— What to do —
From the entries below, return exactly the lines beginning at the one that contains "### 1. Netflix Event-Driven Architecture" and ending at the one that contains "- **Solutions**: Event sourcing, saga", both of them included, and only those lines.

_ _ _ _ _ _ _

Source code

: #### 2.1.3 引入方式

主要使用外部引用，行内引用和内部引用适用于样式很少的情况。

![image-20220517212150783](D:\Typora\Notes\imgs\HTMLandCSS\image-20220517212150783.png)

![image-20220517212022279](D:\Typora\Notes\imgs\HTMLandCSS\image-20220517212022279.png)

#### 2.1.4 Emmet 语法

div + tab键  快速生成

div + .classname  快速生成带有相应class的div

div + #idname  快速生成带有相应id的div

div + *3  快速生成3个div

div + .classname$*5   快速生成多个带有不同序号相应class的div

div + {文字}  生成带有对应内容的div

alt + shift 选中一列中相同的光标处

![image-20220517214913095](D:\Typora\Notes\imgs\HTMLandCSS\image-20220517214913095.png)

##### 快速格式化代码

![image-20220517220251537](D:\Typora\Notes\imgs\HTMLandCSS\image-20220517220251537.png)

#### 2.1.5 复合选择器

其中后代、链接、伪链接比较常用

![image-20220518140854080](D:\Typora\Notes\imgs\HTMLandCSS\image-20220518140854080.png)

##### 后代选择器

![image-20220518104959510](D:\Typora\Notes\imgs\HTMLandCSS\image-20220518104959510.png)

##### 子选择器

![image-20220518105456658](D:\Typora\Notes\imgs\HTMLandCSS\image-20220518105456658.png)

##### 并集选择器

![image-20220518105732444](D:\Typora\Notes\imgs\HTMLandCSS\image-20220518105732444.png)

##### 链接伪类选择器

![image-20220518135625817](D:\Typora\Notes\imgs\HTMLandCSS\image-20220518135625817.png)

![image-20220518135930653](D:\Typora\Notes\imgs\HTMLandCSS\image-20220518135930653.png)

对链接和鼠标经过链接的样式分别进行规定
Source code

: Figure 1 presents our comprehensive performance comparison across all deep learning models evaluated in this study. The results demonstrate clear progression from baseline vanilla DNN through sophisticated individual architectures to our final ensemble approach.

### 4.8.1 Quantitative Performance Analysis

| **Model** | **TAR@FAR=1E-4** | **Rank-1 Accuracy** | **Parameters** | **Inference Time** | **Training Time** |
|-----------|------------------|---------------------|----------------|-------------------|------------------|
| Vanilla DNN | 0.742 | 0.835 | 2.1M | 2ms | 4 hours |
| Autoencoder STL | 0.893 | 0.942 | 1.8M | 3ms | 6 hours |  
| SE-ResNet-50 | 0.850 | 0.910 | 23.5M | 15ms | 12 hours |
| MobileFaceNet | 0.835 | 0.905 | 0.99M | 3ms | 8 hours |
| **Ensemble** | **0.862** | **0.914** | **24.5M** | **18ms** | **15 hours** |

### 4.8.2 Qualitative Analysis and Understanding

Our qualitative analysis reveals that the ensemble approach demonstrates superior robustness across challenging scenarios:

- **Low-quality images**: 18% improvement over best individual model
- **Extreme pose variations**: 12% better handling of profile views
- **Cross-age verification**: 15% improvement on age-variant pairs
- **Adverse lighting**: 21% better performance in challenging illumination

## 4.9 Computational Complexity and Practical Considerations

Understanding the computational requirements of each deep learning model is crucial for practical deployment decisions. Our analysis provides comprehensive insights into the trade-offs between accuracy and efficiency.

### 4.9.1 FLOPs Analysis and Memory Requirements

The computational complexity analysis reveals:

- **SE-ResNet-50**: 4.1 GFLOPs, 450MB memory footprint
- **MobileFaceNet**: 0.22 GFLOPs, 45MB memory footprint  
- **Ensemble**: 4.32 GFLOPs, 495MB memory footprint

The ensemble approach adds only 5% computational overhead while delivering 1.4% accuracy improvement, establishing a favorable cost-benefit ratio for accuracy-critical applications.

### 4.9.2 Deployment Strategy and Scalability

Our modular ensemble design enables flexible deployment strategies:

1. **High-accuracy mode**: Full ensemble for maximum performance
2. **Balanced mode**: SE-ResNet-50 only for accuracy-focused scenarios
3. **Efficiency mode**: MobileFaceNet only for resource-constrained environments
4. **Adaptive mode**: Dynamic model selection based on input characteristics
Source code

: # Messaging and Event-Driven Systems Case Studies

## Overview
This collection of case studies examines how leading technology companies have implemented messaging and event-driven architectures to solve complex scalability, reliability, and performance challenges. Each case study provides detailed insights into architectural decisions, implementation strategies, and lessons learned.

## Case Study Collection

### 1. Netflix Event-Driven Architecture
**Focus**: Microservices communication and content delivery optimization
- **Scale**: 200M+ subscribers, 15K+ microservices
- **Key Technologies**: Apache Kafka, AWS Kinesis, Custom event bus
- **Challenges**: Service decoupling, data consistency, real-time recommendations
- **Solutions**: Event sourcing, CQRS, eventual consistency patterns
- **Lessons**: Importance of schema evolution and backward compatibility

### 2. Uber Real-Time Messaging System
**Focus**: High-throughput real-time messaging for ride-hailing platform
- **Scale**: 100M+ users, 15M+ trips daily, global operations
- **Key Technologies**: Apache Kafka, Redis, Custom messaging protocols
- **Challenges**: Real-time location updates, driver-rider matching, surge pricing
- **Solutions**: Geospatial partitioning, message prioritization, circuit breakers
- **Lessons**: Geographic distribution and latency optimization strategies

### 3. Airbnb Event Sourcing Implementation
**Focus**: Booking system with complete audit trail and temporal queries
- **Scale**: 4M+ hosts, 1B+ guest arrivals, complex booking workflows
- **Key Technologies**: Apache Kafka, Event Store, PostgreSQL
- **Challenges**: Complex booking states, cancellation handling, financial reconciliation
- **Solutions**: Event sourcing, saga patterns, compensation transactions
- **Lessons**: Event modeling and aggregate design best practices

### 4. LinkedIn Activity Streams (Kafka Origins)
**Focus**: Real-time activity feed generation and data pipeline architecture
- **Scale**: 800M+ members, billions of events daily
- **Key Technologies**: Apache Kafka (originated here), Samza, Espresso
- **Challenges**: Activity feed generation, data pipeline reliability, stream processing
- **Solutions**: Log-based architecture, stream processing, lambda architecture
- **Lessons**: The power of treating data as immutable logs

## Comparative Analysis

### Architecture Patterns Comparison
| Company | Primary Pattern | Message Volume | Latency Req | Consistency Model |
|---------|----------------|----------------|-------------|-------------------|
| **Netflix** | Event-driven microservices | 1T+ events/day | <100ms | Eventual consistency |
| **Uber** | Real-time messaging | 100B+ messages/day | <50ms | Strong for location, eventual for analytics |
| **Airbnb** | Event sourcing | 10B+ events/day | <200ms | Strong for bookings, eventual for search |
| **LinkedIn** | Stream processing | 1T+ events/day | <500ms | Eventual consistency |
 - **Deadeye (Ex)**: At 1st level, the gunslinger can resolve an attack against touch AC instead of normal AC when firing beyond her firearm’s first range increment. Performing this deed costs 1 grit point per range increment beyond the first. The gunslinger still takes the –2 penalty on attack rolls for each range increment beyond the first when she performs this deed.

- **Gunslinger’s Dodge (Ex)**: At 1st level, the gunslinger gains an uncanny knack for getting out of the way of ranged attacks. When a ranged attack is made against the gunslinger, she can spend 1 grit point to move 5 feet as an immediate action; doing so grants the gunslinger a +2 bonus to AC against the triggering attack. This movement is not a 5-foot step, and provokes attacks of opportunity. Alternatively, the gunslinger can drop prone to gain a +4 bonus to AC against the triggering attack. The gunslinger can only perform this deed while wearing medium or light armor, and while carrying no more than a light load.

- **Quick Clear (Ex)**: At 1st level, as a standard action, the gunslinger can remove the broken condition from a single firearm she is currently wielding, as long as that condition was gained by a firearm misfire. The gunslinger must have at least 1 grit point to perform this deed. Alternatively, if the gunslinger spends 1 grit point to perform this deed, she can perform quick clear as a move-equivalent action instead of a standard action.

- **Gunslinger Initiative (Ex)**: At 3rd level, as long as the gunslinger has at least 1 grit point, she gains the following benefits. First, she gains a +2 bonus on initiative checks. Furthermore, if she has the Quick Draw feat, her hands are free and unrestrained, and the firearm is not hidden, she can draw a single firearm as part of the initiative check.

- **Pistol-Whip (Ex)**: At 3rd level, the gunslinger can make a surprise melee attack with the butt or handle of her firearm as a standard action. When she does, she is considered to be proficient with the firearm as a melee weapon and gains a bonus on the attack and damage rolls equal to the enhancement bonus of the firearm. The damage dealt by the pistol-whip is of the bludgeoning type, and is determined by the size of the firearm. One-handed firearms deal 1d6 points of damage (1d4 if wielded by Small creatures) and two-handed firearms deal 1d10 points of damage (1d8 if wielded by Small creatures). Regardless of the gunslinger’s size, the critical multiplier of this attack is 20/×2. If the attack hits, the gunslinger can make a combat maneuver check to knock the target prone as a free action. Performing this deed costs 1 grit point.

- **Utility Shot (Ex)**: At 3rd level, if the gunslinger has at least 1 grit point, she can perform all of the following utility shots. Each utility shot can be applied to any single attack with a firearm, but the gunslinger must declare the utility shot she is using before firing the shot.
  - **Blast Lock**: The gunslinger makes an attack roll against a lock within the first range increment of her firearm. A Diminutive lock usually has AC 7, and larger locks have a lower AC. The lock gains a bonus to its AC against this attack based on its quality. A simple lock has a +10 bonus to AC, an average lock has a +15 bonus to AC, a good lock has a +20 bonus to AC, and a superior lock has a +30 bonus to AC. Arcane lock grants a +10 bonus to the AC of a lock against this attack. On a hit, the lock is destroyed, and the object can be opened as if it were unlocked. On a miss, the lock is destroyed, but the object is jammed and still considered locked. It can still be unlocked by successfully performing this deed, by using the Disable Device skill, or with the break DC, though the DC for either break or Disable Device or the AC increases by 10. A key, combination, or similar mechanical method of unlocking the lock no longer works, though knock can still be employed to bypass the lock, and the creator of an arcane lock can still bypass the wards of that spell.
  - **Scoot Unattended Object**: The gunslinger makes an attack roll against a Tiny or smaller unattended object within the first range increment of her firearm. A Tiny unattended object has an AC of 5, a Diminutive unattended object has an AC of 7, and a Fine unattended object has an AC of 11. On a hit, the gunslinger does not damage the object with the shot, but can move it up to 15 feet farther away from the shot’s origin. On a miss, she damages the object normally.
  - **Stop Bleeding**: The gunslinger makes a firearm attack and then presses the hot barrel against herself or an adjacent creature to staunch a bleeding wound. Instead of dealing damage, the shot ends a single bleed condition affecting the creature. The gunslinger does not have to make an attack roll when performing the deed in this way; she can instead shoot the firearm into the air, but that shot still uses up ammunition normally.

_ _ _ _ _ _ _

— Problem solution —
### 1. Netflix Event-Driven Architecture
**Focus**: Microservices communication and content delivery optimization
- **Scale**: 200M+ subscribers, 15K+ microservices
- **Key Technologies**: Apache Kafka, AWS Kinesis, Custom event bus
- **Challenges**: Service decoupling, data consistency, real-time recommendations
- **Solutions**: Event sourcing, CQRS, eventual consistency patterns
- **Lessons**: Importance of schema evolution and backward compatibility

### 2. Uber Real-Time Messaging System
**Focus**: High-throughput real-time messaging for ride-hailing platform
- **Scale**: 100M+ users, 15M+ trips daily, global operations
- **Key Technologies**: Apache Kafka, Redis, Custom messaging protocols
- **Challenges**: Real-time location updates, driver-rider matching, surge pricing
- **Solutions**: Geospatial partitioning, message prioritization, circuit breakers
- **Lessons**: Geographic distribution and latency optimization strategies

### 3. Airbnb Event Sourcing Implementation
**Focus**: Booking system with complete audit trail and temporal queries
- **Scale**: 4M+ hosts, 1B+ guest arrivals, complex booking workflows
- **Key Technologies**: Apache Kafka, Event Store, PostgreSQL
- **Challenges**: Complex booking states, cancellation handling, financial reconciliation
- **Solutions**: Event sourcing, saga patterns, compensation transactions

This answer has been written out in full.